Yet nationalism and other ideologies based on the supremacy of rigid particularist identities (such as those based on religion, ethnicity, language, etc.) are those to which I am least attracted. The fundamental problem is that there is nothing natural or even particularly old about the nation-state. It was an invention of the nineteenth and early twentieth century to address collective action problems of those times. It took great effort to consolidate, and largely succeeded when it bolstered a range of other forms of collective action, and failed when national collective action was the primary focus. It has fractured into destructive individualism because it is poorly suited to the collective action problems of today. Attempts to reinforce an exclusive focus on this fading form of collective action will only increase polarization and division. On the other hand, the nation-state can, as it has in the past, be used as a powerful vehicle for balancing capitalism to empower emergent forms of civil society better suited to today’s problems. Such an approach is not only more feasible and productive, but also likely to end better especially for most nation-states in the developed world which themselves have smaller population than their developing nation rivals.

My argument proceeds in five steps:

  1. Historically, identity and power structures that enable collective action have been highly plastic and that, in particular, the nation-state is of recent and often fragile origin.
  2. Historically, except at exceptional times such as during wars, identity and collective action have been highly diverse and plural, rarely exclusively focusing on the nation-state. This was especially true during the “golden periods” American nationalists look back to fondly. Such plural identities are much more capable of sustaining a sense of agency than are either extreme individualism or singular identities.
  3. There are many policies nation-states can adopt to foster the agency of these diverse range of loci of collective action. The current weakness and capture by capital of civil society that nationalists bemoan is to a significant extent a result of abuse and neglect by nation-states. Many of the policies to which nationalists are sympathetic would be effective precisely by creating a richer and more diverse civil society, less dominated by hegemonic capital.
  4. On the other hand, an overriding focus on national identity is likely to further decimate civil society, polarize and divide national politics, and undermine critical areas of international collective action. Such a trajectory is likely to end poorly, especially for the nation-states of currently wealthy countries.
  5. Thus, nation-states have (along with many other existing institutions) a critical role to play in breaking current capitalist exploitation and building up a more efficacious and autonomous civil society.
    However, nationalism itself, like other forms of narrow particularism, is a dangerous and ultimately self-destructive ideology.

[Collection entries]
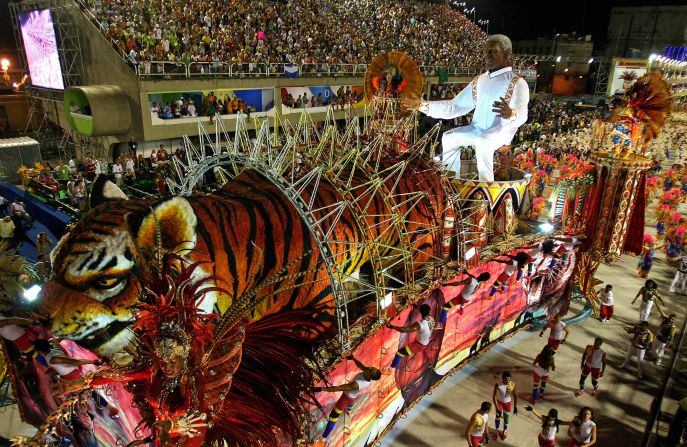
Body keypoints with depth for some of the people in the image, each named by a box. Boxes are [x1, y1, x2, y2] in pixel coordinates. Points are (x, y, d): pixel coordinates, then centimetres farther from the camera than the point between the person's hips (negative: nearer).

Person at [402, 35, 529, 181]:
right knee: (448, 138, -12)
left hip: (502, 130, -6)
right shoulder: (479, 81, 12)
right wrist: (422, 105, -2)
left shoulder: (517, 83, -8)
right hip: (477, 129, 7)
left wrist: (510, 114, -51)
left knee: (482, 142, -35)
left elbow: (522, 115, -24)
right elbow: (455, 106, 8)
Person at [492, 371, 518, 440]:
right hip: (499, 402, -1)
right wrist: (497, 408, -27)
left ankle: (505, 430, 47)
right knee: (498, 417, 14)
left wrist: (515, 407, -5)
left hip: (508, 403, 1)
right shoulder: (498, 385, -31)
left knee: (506, 417, 19)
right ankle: (497, 430, 43)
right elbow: (494, 397, -25)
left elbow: (515, 395, -10)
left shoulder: (513, 384, -25)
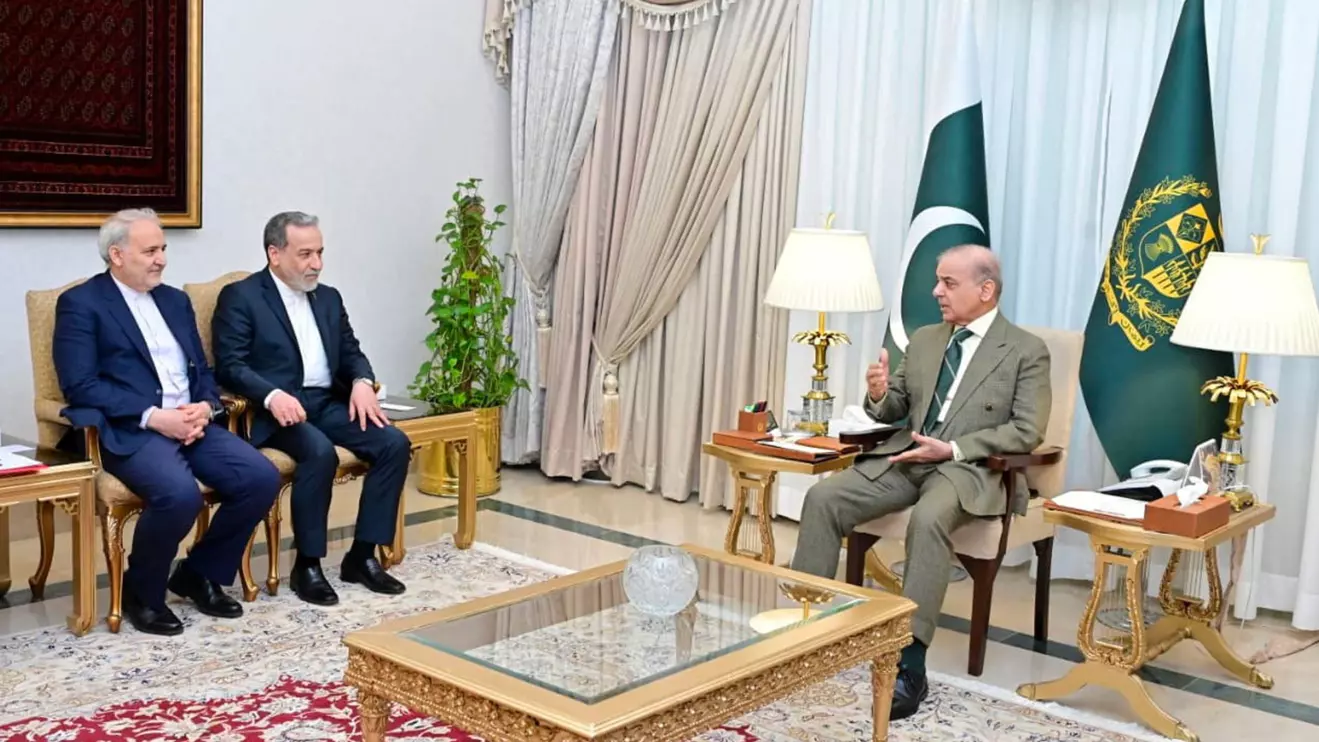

Tasks to complete.
(a) Transcribe the stretch of the passage on nationalism and the nation-state from "3. There are" through "by hegemonic capital.".
(b) Restate word for word the stretch of the records from the line containing "left ankle: (505, 430, 47)" through the end of the records, leaving out any pictures.

Expected outputs.
(a)
3. There are many policies nation-states can adopt to foster the agency of these diverse range of loci of collective action. The current weakness and capture by capital of civil society that nationalists bemoan is to a significant extent a result of abuse and neglect by nation-states. Many of the policies to which nationalists are sympathetic would be effective precisely by creating a richer and more diverse civil society, less dominated by hegemonic capital.

(b)
left ankle: (505, 430, 47)
right knee: (498, 417, 14)
left wrist: (515, 407, -5)
left hip: (508, 403, 1)
right shoulder: (498, 385, -31)
left knee: (506, 417, 19)
right ankle: (497, 430, 43)
right elbow: (494, 397, -25)
left elbow: (515, 395, -10)
left shoulder: (513, 384, -25)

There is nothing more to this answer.